• Problem description
I'd like the records transcribed exactly, leaving the images out.

• Supplied information
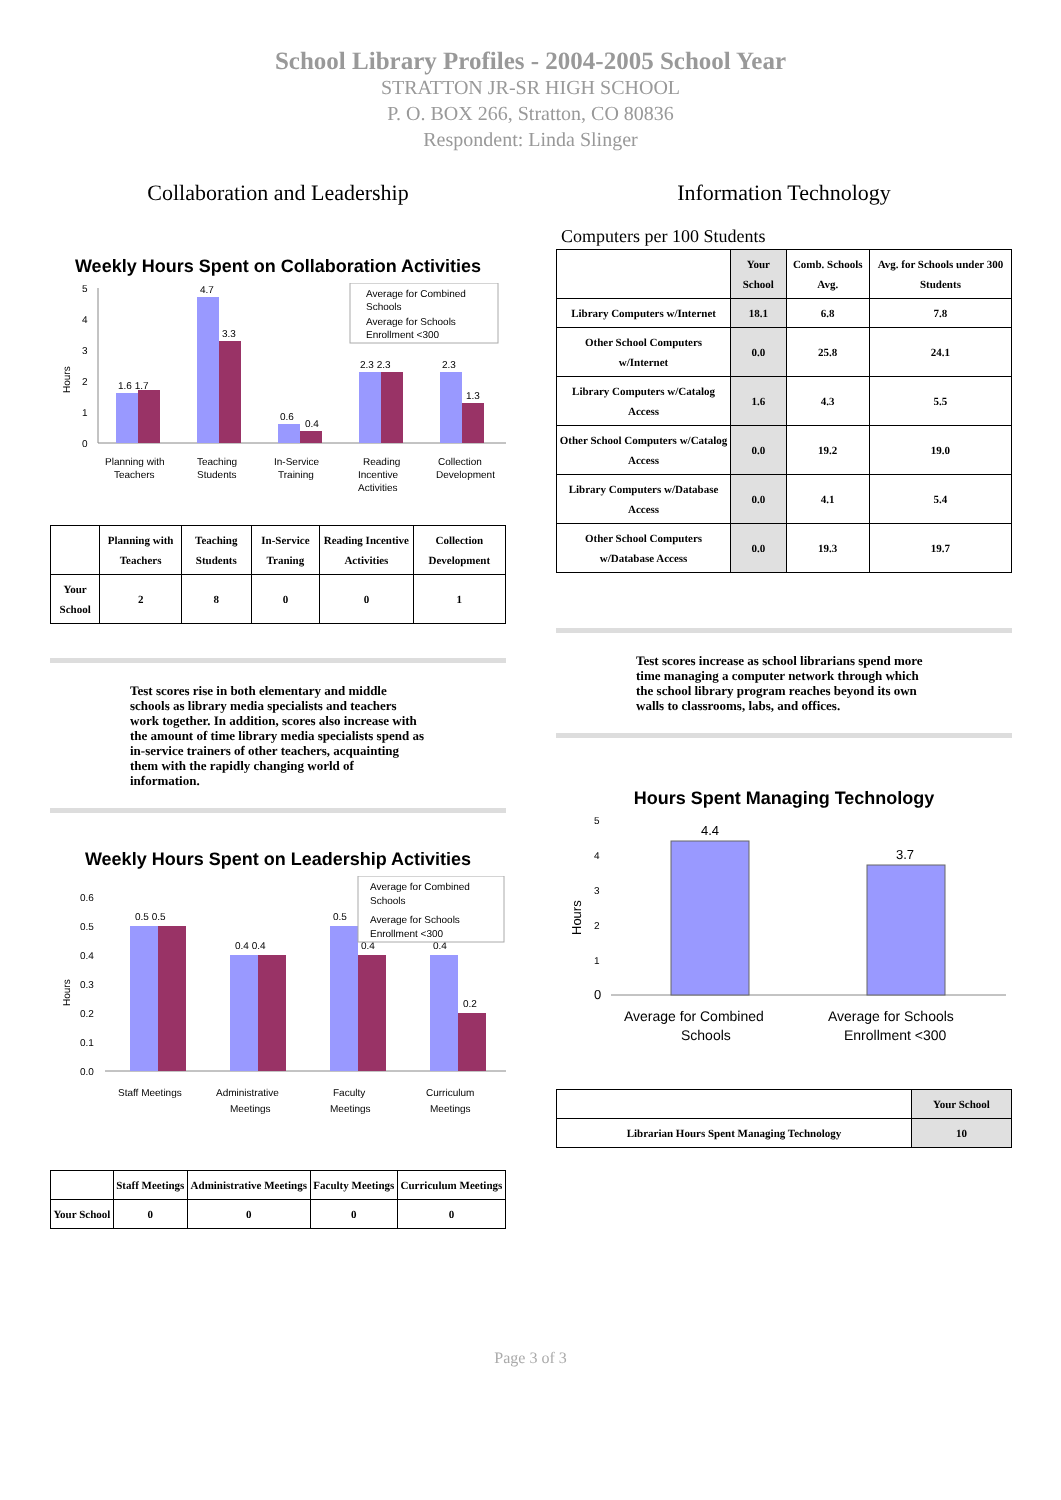School Library Profiles - 2004-2005 School Year
STRATTON JR-SR HIGH SCHOOL
P. O. BOX 266, Stratton, CO 80836
Respondent: Linda Slinger
Collaboration and Leadership
Weekly Hours Spent on Collaboration Activities
Hours
0
1
2
3
4
5
1.6 1.7
4.7
3.3
0.6
0.4
2.3 2.3
2.3
1.3
Planning with
Teaching
In-Service
Reading
Collection
Teachers
Students
Training
Incentive
Development
Activities
Average for Combined
Schools
Average for Schools
Enrollment <300
| | Planning with Teachers | Teaching Students | In-Service Traning | Reading Incentive Activities | Collection Development |
| --- | --- | --- | --- | --- | --- |
| Your School | 2 | 8 | 0 | 0 | 1 |
Test scores rise in both elementary and middle schools as library media specialists and teachers work together. In addition, scores also increase with the amount of time library media specialists spend as in-service trainers of other teachers, acquainting them with the rapidly changing world of information.
Weekly Hours Spent on Leadership Activities
Hours
0.0
0.1
0.2
0.3
0.4
0.5
0.6
0.5 0.5
0.4 0.4
0.5
0.4
0.4
0.2
Staff Meetings
Administrative
Faculty
Curriculum
Meetings
Meetings
Meetings
Average for Combined
Schools
Average for Schools
Enrollment <300
| | Staff Meetings | Administrative Meetings | Faculty Meetings | Curriculum Meetings |
| --- | --- | --- | --- | --- |
| Your School | 0 | 0 | 0 | 0 |
Information Technology
Computers per 100 Students
| | Your School | Comb. Schools Avg. | Avg. for Schools under 300 Students |
| --- | --- | --- | --- |
| Library Computers w/Internet | 18.1 | 6.8 | 7.8 |
| Other School Computers w/Internet | 0.0 | 25.8 | 24.1 |
| Library Computers w/Catalog Access | 1.6 | 4.3 | 5.5 |
| Other School Computers w/Catalog Access | 0.0 | 19.2 | 19.0 |
| Library Computers w/Database Access | 0.0 | 4.1 | 5.4 |
| Other School Computers w/Database Access | 0.0 | 19.3 | 19.7 |
Test scores increase as school librarians spend more time managing a computer network through which the school library program reaches beyond its own walls to classrooms, labs, and offices.
Hours Spent Managing Technology
Hours
0
1
2
3
4
5
4.4
3.7
Average for Combined
Schools
Average for Schools
Enrollment <300
| | Your School |
| --- | --- |
| Librarian Hours Spent Managing Technology | 10 |
Page 3 of 3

• Written answer
School Library Profiles - 2004-2005 School Year
STRATTON JR-SR HIGH SCHOOL
P. O. BOX 266, Stratton, CO 80836
Respondent: Linda Slinger
Collaboration and Leadership
Weekly Hours Spent on Collaboration Activities
Hours
0
1
2
3
4
5
1.6 1.7
4.7
3.3
0.6
0.4
2.3 2.3
2.3
1.3
Planning with
Teaching
In-Service
Reading
Collection
Teachers
Students
Training
Incentive
Development
Activities
Average for Combined
Schools
Average for Schools
Enrollment <300
| | Planning with Teachers | Teaching Students | In-Service Traning | Reading Incentive Activities | Collection Development |
| --- | --- | --- | --- | --- | --- |
| Your School | 2 | 8 | 0 | 0 | 1 |
Test scores rise in both elementary and middle schools as library media specialists and teachers work together. In addition, scores also increase with the amount of time library media specialists spend as in-service trainers of other teachers, acquainting them with the rapidly changing world of information.
Weekly Hours Spent on Leadership Activities
Hours
0.0
0.1
0.2
0.3
0.4
0.5
0.6
0.5 0.5
0.4 0.4
0.5
0.4
0.4
0.2
Staff Meetings
Administrative
Faculty
Curriculum
Meetings
Meetings
Meetings
Average for Combined
Schools
Average for Schools
Enrollment <300
| | Staff Meetings | Administrative Meetings | Faculty Meetings | Curriculum Meetings |
| --- | --- | --- | --- | --- |
| Your School | 0 | 0 | 0 | 0 |
Information Technology
Computers per 100 Students
| | Your School | Comb. Schools Avg. | Avg. for Schools under 300 Students |
| --- | --- | --- | --- |
| Library Computers w/Internet | 18.1 | 6.8 | 7.8 |
| Other School Computers w/Internet | 0.0 | 25.8 | 24.1 |
| Library Computers w/Catalog Access | 1.6 | 4.3 | 5.5 |
| Other School Computers w/Catalog Access | 0.0 | 19.2 | 19.0 |
| Library Computers w/Database Access | 0.0 | 4.1 | 5.4 |
| Other School Computers w/Database Access | 0.0 | 19.3 | 19.7 |
Test scores increase as school librarians spend more time managing a computer network through which the school library program reaches beyond its own walls to classrooms, labs, and offices.
Hours Spent Managing Technology
Hours
0
1
2
3
4
5
4.4
3.7
Average for Combined
Schools
Average for Schools
Enrollment <300
| | Your School |
| --- | --- |
| Librarian Hours Spent Managing Technology | 10 |
Page 3 of 3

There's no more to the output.